Viruses known to cause pleurisy include:
the influenza (flu) virus
the Epstein-Barr virus – which causes glandular fever
cytomegalovirus (CMV) – a common virus found in most people, which doesn't usually cause any noticeable symptoms
parainfluenza – the virus that causes the childhood condition croup
In some cases, pleurisy is caused by bacteria, such as:
streptococcal bacteria – often associated with pneumonia, throat infections and some types of skin infections, such as impetigoand cellulitis
staphylococcal bacteria – often associated with skin infections, food poisoning and, more seriously, blood poisoning (sepsis)
Meticillin-resistant Staphylococcus aureus (MRSA) can cause pleurisy, especially in hospital patients. MRSA is a type of bacteria with a resistance to a number of commonly used antibiotics.

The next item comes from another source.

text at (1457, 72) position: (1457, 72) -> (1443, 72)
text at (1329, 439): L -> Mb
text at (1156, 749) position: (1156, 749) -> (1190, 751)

Other possible causes of pleurisy include:
injury – if the ribs are bruised or fractured, the pleura can become inflamed
pulmonary embolism – a blood clot developing inside the lungs
sickle cell anaemia – a blood disorder that usually affects people of African or Caribbean descent
chemotherapy and radiotherapy
HIV or AIDS
mesothelioma – a type of cancer caused by inhaling asbestos
Autoimmune conditions, such as rheumatoid arthritis and lupus, are other possible causes of pleurisy. In these conditions, something goes wrong with the immune system (the body’s natural defence against infection and illness) and it begins to attack healthy tissue.
Treatment for pleurisy usually involves relieving pain and treating the underlying cause of the condition.
If treated promptly, pleurisy often resolves without any lasting damage to the lungs.
The chest pain associated with pleurisy can be treated using a type of painkiller known as non-steroidal anti-inflammatory drugs (NSAIDs). Most often, ibuprofen is used.
If NSAIDs are ineffective or unsuitable, you may be prescribed another painkiller, such as paracetamol or codeine.
It may seem strange, but lying down on the side of your chest that hurts may also help to reduce the pain.
Treating the underlying cause
It may also be necessary to treat the underlying cause of your pleurisy.
If you have pleurisy caused by a bacterial infection, you'll need a course of antibiotics. Depending on the severity of your symptoms, this may be either tablets or injections. Combinations of different antibiotics are sometimes used.
However, if your pleurisy is caused by a viral infection, further treatment may not be required, as the infection usually resolves itself after a few days.
In cases where your symptoms are particularly severe or you're already in poor health, you may need to be admitted to hospital so your body’s functions can be supported until your condition stabilises.
In some cases, pleurisy causes a build-up of excess fluid around the lungs called pleural effusion.
Pleural effusion can result in shortness of breath that gets progressively worse. This is more likely in cases of pleurisy caused bypulmonary embolism or a bacterial infection.
If pleural effusion doesn't clear up as your pleurisy is treated, or if you're very short of breath, a tube will need to be inserted so the fluid can be drained away.
The tube may be inserted using either general anaesthetic (where you're asleep) or local anaesthetic (the area where the tube is inserted is numbed).
If a lot of fluid has to be drained away, you may need to stay in hospital for a few days.